Here’s an excerpt: “Drawing on qualitative interviews, the paper highlights the profound suffering, isolation, and lack of medical support experienced by this underserved population. It examines the systemic barriers to care, including stigma, the absence of follow-up services, and the traumatising nature of some healthcare encounters, which can lead to healthcare avoidance even in the face of potentially life-threatening symptoms…The sheer magnitude of the unmet needs is devastating: this population live with disabling and life-limiting symptoms, yet they feel alone and abandoned, receiving little to no institutional support, care or recognition of their suffering.”

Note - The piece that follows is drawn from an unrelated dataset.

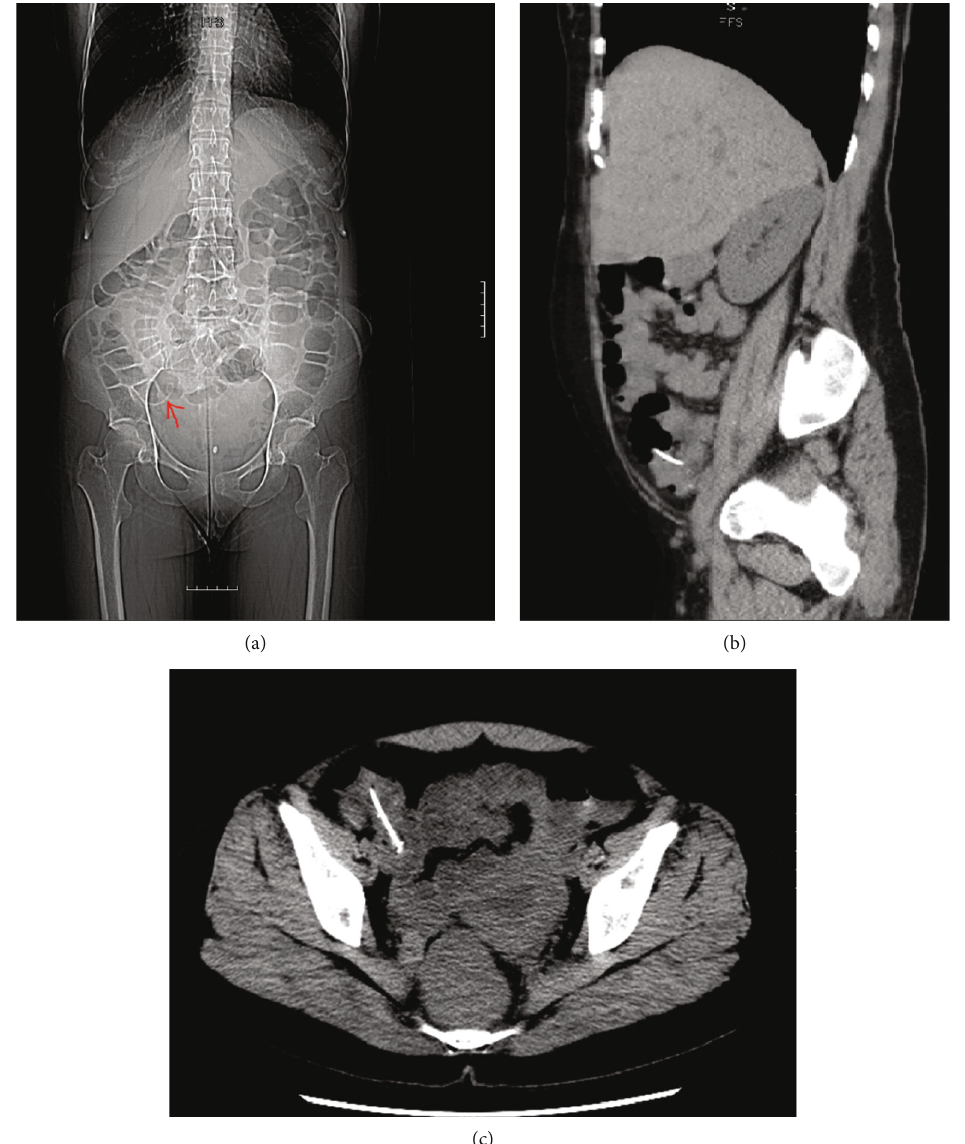
Figure 2: The CT scan showing a portion of the pigtail catheter lodged within the cecum in a coronal view (a), sagittal view (b), and axial view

Importantly, Dr Cheston recognizes that biomedical research is a core priority in order to really address patients’ unmet needs. She specifically mentions DecodeME, the groundbreaking genome wide association study spearheaded by a team from the University of Edinburgh; the investigators identified several regions of the genome associated with ME/CFS and published their findings earlier this year as a pre-print. As she notes, “The impressive initial results of the DecodeME study, which revealed a potential genetic predisposition to developing ME/CFS, indicate the huge potential for discovery in this field; providing dedicated, ring-fenced funding for biomedical research could produce the answers that this patient group desperately need and deserve.”
Dr Cheston’s piece serves as something of a corrective to other content in the special section. Perhaps her fellow authors will read it and learn something.